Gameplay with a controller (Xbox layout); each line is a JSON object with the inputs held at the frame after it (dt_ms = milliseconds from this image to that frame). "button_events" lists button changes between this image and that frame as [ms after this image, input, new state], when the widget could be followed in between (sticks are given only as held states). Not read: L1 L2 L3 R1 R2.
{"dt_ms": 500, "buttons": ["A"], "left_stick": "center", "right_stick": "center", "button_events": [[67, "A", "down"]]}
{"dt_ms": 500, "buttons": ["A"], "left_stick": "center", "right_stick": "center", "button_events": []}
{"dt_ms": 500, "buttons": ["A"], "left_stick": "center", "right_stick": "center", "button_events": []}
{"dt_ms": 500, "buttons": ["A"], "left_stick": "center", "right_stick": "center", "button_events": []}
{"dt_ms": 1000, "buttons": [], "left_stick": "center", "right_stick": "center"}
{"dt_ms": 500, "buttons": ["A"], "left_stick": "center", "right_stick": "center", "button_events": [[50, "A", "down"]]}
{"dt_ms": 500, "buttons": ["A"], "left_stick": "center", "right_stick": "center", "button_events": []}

**THE TASK:** Show every line from the entries that includes the word "down".

**OUTPUT FOR THIS EXERCISE:**
{"dt_ms": 500, "buttons": ["A"], "left_stick": "center", "right_stick": "center", "button_events": [[67, "A", "down"]]}
{"dt_ms": 500, "buttons": ["A"], "left_stick": "center", "right_stick": "center", "button_events": [[50, "A", "down"]]}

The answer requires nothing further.